Depois, mantendo-se de novo na sombra, dando ordens para dentro do partido, apenas com o estatuto de fundador. Nunca no Tribunal Constitucional, o seu nome voltou a surgir como dirigente do PCTP. No verão de 2015, a rutura foi acontecendo em surdina, entre Arnaldo Matos e Garcia Pereira, e terminou com estrondo e acusações violentas: o pai matava o filho e voltou a replicar as velhas palavras de ordem dos comícios de 1975. Para Arnaldo, António é um traidor.

Durante estes pouco mais de três anos foi mimoseando os ex-camaradas dos piores insultos, publicou umas Teses da Urgeiriça , em que pretendia aprofundar o marxismo, e atirou-se aos 140 caracteres do Twitter para cantar novos amanhãs e velhos ódios: contra o "putedo" da esquerda, contra o "monhé" António Costa, contra os social-fascistas do PCP, justificando ataques terroristas como os do Bataclan em Paris, atacando a polícia ou aplaudindo os estivadores em greve, contra tudo e contra todos. Ou quase sempre.

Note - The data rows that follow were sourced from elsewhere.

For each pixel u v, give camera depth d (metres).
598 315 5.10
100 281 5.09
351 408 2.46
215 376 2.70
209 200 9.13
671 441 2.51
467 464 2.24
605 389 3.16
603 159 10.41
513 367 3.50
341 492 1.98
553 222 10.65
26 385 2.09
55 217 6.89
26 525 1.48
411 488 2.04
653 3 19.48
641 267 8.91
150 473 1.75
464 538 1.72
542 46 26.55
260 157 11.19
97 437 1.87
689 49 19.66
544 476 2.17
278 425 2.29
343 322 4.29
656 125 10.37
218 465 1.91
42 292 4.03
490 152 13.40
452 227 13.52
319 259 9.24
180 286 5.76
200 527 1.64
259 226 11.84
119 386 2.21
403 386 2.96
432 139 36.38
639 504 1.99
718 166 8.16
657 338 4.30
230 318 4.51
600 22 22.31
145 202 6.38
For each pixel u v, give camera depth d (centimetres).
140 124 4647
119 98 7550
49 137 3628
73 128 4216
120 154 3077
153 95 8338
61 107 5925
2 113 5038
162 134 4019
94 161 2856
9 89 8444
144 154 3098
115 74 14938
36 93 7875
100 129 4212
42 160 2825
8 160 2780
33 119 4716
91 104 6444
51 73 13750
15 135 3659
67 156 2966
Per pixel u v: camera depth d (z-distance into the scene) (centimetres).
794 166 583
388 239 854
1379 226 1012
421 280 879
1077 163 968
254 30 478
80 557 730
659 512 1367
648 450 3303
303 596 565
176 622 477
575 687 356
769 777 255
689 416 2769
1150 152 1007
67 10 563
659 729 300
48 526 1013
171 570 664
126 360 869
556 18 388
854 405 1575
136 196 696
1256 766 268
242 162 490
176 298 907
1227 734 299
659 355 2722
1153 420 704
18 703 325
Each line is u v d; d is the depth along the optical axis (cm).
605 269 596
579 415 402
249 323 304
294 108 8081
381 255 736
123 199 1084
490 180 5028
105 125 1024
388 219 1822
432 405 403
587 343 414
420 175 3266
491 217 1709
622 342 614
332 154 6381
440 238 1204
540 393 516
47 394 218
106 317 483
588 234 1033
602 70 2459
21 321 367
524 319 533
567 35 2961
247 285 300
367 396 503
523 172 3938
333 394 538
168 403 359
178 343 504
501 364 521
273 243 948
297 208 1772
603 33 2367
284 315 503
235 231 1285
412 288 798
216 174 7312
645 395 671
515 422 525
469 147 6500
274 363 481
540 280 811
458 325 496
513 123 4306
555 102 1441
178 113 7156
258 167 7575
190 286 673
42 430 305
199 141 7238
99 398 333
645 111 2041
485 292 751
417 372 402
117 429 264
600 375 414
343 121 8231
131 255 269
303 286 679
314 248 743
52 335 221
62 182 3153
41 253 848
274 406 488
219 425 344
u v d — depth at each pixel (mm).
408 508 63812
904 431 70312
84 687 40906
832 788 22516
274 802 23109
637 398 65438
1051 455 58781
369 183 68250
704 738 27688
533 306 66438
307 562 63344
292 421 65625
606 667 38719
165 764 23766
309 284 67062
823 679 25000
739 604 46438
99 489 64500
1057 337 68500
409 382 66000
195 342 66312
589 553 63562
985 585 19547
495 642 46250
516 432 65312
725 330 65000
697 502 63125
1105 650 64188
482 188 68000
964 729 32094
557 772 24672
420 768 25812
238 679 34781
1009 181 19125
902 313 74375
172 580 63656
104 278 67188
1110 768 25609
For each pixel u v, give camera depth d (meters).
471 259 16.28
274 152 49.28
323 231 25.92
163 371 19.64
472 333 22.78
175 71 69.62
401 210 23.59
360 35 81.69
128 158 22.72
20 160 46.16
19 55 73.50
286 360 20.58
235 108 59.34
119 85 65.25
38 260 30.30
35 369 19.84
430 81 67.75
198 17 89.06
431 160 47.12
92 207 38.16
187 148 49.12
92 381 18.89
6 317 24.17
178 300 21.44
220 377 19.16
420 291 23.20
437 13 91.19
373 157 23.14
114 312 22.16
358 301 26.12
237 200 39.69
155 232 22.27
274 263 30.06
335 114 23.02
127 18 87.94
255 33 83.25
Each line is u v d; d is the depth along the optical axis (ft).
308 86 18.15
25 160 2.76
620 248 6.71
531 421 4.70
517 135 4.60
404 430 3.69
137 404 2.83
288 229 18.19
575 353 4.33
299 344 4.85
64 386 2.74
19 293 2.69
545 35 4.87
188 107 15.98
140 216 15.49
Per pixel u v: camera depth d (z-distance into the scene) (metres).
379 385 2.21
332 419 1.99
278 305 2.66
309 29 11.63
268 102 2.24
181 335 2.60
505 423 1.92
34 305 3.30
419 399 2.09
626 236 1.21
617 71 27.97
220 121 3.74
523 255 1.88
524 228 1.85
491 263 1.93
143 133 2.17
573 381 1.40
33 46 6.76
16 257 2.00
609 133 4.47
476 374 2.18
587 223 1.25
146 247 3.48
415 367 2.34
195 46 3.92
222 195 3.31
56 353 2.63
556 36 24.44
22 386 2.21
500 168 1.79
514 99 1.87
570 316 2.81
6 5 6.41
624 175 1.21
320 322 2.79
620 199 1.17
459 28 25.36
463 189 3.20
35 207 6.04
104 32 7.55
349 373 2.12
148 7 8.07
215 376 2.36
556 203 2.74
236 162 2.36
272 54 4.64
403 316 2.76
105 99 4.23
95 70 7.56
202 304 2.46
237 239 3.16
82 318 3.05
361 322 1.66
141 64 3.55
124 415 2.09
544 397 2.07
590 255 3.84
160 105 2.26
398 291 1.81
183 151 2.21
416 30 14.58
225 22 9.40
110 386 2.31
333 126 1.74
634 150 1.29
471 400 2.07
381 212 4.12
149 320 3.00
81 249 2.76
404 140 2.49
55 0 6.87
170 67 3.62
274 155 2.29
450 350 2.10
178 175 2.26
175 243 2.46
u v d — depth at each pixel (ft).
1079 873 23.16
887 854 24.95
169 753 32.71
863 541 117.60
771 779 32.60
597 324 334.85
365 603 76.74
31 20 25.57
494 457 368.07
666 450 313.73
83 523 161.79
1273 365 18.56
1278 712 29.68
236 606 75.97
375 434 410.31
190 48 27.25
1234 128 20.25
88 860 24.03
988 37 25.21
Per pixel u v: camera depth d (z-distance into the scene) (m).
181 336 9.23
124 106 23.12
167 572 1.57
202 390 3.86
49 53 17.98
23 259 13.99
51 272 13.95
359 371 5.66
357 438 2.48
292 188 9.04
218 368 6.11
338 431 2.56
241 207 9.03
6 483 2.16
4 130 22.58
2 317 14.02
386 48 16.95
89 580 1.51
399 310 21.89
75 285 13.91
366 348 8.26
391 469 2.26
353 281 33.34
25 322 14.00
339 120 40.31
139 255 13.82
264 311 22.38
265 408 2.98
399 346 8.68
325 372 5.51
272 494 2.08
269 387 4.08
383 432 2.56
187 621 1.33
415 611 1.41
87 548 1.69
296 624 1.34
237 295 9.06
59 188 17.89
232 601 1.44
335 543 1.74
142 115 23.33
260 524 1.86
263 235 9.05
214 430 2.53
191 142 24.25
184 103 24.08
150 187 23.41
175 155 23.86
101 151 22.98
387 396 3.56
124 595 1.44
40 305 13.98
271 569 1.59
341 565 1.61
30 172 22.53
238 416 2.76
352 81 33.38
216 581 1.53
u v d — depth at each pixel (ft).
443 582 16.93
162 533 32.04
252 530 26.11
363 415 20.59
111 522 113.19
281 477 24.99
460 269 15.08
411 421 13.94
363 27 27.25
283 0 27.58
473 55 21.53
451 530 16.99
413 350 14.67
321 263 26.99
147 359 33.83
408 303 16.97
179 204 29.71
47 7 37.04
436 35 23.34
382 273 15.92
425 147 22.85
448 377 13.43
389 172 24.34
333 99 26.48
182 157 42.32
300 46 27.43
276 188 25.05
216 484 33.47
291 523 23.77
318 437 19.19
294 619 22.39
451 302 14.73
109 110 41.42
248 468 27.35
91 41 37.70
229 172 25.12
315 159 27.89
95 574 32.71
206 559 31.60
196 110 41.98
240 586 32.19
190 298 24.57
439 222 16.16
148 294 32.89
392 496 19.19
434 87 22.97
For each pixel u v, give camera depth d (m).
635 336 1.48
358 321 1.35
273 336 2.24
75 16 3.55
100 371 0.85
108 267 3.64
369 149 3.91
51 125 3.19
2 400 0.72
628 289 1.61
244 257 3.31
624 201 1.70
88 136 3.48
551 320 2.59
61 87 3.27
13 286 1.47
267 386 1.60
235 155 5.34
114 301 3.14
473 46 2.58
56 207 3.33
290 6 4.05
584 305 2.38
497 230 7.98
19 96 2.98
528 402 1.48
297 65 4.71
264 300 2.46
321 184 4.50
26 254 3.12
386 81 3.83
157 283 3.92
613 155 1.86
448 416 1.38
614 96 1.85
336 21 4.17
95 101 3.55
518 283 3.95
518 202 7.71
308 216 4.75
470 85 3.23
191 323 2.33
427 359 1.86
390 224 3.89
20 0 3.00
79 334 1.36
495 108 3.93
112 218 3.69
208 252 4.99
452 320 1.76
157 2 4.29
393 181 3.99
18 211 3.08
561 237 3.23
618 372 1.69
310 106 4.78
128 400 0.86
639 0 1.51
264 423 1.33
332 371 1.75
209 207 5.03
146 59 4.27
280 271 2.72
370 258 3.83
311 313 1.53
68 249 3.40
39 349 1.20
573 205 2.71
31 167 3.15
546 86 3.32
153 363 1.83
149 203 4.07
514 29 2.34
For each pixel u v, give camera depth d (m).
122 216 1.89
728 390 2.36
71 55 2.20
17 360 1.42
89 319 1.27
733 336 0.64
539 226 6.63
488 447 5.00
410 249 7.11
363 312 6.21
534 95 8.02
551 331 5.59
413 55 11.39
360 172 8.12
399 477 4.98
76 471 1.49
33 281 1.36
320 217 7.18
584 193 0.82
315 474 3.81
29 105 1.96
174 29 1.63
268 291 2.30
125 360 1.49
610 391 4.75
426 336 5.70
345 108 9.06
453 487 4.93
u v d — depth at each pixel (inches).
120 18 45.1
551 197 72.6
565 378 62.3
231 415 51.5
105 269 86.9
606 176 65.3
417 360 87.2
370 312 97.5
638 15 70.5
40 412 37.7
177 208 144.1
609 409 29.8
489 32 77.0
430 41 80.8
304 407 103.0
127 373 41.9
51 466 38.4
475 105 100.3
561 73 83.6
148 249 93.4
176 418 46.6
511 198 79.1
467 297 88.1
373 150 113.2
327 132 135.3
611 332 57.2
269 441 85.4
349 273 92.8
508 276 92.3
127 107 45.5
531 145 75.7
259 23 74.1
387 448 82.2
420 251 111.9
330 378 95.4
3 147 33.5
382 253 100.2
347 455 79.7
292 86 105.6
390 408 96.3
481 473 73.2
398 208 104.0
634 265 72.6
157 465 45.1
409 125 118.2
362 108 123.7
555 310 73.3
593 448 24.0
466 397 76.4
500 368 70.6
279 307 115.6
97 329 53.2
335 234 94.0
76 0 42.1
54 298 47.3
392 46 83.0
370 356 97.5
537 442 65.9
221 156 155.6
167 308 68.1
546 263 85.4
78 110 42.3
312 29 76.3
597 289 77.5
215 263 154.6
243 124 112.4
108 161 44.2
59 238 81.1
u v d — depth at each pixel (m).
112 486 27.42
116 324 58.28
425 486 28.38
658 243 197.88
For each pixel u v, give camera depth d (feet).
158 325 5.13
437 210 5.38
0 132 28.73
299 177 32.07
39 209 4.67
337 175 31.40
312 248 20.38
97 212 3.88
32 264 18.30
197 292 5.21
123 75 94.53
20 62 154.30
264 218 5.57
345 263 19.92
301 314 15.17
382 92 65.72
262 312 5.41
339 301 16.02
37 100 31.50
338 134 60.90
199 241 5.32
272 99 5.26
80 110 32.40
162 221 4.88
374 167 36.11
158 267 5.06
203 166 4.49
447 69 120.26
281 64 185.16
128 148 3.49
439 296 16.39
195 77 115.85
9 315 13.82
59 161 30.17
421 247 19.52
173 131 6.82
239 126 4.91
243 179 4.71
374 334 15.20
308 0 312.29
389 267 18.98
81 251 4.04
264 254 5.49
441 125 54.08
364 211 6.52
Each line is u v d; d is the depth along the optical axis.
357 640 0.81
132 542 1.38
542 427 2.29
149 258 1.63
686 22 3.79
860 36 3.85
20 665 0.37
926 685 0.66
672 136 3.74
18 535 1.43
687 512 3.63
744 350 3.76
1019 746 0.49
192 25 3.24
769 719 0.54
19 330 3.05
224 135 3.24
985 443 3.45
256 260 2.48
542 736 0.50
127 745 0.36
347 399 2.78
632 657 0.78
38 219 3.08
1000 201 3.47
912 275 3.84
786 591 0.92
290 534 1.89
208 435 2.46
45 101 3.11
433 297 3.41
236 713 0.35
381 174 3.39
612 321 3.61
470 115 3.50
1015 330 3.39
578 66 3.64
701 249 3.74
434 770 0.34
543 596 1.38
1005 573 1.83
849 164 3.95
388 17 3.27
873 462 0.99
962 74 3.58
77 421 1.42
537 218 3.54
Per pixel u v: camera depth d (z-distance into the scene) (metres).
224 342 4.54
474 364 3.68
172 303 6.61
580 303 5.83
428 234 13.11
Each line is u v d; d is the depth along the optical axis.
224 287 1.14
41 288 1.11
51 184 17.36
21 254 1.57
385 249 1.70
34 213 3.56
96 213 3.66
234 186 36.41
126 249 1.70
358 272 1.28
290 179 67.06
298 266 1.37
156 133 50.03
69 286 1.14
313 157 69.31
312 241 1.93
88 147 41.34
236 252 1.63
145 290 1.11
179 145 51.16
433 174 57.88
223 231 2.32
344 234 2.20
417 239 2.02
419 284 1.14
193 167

É esta sua conta do Twitter que guarda o último escrito de Arnaldo Matos, no dia 20, partilhando a foto de George Mendonsa, "o marinheiro do beijo do dia da vitória". "Aquele marinheiro ousado que aparece numa fotografia de 1945 a beijar uma enfermeira em Times Square, Nova Iorque, no dia da vitória sobre o Japão, morreu no domingo passado, com 95 anos de idade, na sequência de um ataque cardíaco."

Esta sexta-feira, Arnaldo Matos morreu sem ver a sua estratégia para o PCTP eventualmente dar frutos e sem ver a sua revolução triunfar - e com os "traidores" que trucidava com palavras a andarem por aí.